Moze sobie odpuscic i po prostu postarac sie zeby miedzy nami bylo dobrze?
Czekam na rady.
napisał/a: katarzynaXodrzywolska 2007-06-06 10:00
A chcesz przez całe życie tak się bać? Jeżeli teraz nie podejmiesz właściwej decyzji może być tak do końca życia. Wydaje mi się, że mało Was łączy emocjonalnie stąd też ten strach przez trudnym, a przecież waszym wspólnym tematem. Jeżeli naprawdę zależy Ci na tym związku powinnnaś, o tym co Cię boli szczerze i bez strachu porozmawiać. Jeżeli to nie pomoże nie polecam Ci kontynuowania tego związku. Przeszłości już się nie da zmienić, ale przecież "ważne są tylko te dni, których jeszcze nie znamy".

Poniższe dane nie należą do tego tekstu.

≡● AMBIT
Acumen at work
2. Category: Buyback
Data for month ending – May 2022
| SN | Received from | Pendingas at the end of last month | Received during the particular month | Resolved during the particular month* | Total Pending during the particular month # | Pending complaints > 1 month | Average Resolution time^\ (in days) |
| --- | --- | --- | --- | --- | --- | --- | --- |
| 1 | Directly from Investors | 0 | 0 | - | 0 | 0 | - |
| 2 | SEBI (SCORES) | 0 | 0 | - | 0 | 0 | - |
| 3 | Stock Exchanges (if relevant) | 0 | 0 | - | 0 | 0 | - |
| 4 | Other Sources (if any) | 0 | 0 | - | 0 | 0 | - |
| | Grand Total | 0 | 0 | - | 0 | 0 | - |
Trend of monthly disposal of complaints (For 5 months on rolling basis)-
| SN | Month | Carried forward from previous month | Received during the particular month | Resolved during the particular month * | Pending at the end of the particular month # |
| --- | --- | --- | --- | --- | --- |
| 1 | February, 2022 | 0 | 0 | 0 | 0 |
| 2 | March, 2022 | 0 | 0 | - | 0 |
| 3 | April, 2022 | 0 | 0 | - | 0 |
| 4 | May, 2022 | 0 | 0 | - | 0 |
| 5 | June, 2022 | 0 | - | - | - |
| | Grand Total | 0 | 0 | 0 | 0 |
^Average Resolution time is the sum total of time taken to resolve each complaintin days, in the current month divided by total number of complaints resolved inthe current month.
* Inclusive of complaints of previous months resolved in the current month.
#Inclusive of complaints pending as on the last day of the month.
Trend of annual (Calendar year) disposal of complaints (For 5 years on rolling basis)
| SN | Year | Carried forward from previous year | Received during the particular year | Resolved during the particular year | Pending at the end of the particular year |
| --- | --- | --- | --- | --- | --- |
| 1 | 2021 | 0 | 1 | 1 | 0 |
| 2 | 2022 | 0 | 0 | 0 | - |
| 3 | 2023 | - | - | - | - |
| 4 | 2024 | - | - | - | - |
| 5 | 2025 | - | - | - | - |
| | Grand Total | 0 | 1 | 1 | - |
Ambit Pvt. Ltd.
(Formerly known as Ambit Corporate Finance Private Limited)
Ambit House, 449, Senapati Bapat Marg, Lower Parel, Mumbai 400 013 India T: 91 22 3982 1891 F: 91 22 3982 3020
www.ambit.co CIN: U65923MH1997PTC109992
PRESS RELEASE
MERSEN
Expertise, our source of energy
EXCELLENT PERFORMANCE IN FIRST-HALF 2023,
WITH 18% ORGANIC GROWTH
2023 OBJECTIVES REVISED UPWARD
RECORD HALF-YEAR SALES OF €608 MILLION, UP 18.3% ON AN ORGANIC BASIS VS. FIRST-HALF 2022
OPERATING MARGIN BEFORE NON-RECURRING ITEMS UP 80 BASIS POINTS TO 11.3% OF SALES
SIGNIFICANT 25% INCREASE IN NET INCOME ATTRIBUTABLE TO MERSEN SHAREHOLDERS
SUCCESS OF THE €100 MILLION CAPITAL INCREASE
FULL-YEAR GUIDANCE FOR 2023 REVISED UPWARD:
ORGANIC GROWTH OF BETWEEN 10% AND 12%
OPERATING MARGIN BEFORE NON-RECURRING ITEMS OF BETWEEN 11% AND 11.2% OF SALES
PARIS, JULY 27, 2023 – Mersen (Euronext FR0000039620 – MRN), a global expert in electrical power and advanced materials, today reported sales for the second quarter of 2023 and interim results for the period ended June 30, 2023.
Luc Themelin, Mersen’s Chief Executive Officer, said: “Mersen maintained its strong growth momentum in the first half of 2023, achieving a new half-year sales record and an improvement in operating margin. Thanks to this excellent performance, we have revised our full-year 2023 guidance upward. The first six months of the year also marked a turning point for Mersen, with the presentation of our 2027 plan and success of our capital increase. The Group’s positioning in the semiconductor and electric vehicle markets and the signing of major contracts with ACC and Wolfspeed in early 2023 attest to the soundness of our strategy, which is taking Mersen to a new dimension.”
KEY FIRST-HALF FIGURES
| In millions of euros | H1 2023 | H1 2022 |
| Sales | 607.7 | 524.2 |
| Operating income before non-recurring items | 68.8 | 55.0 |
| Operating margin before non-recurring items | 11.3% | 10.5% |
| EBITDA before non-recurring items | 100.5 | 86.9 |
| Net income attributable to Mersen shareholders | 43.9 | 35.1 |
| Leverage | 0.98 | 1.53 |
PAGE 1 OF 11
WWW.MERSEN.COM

napisał/a: augustyn2002 2007-06-06 10:12
Hej, dzieki. Mowilam mu o tym ze nie do konca jeszcze mu ufam i ze sie boje, ze klamie. On to rozumie, mowi ze nie mam sie bac. Chodzi o to ze ja czesto pytam czy to wszystko prawda? I wtedy on sie denerwuje. Rozmawialismy o nas wielokrotnie i on wreszcie postanowil sie rozwiesc i chyba powinnam to docenic? A nie non stop gadac?
napisał/a: 12toja 2007-06-06 10:24
Hej! Spójrzmy na to z trochę innej strony. Facet mydlił oczy najpierw żonie (bo chyba nie dowiedziała się o tym odrazu) potem Tobie wymyślał bajki. Pytanie czy on potrafi, albo czy chce żyć bez kłamstawa, pozdrawiam
napisał/a: gosiak6 2007-06-07 07:31
no trudno,jeśli go kochasz to chybawarto poczekać co zrobi...ale jeśli Ty boisz się że znowu Cię okłamuje to nie wiem czy warto być z takim kimś.Dokładnie tak jak pisze 12toja-mydli Ci oczy i denerwuje się jak pytasz o ważne dla waszego związku sprawy.Chyba zasługujesz na prawdę i szczerość i to chyba powinno być oczywiste.Pozdrawiam i życzę powodzenia.